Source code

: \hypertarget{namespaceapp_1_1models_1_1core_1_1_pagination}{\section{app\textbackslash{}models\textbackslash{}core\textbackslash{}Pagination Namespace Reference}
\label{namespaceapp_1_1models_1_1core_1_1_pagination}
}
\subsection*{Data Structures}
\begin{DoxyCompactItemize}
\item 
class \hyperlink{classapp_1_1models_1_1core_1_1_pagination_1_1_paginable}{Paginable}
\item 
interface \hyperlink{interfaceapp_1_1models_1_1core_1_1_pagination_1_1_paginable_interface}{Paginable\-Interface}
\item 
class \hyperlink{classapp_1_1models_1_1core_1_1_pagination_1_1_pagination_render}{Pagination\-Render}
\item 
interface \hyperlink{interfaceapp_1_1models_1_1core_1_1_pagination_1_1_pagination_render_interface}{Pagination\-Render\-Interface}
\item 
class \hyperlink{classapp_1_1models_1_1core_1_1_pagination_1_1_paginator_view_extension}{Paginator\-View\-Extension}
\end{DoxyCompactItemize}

○ ○ ○

#### Problem to work on
Every line of the data above should be output exactly as written.

#### Answer space
Source code

: \hypertarget{namespaceapp_1_1models_1_1core_1_1_pagination}{\section{app\textbackslash{}models\textbackslash{}core\textbackslash{}Pagination Namespace Reference}
\label{namespaceapp_1_1models_1_1core_1_1_pagination}
}
\subsection*{Data Structures}
\begin{DoxyCompactItemize}
\item 
class \hyperlink{classapp_1_1models_1_1core_1_1_pagination_1_1_paginable}{Paginable}
\item 
interface \hyperlink{interfaceapp_1_1models_1_1core_1_1_pagination_1_1_paginable_interface}{Paginable\-Interface}
\item 
class \hyperlink{classapp_1_1models_1_1core_1_1_pagination_1_1_pagination_render}{Pagination\-Render}
\item 
interface \hyperlink{interfaceapp_1_1models_1_1core_1_1_pagination_1_1_pagination_render_interface}{Pagination\-Render\-Interface}
\item 
class \hyperlink{classapp_1_1models_1_1core_1_1_pagination_1_1_paginator_view_extension}{Paginator\-View\-Extension}
\end{DoxyCompactItemize}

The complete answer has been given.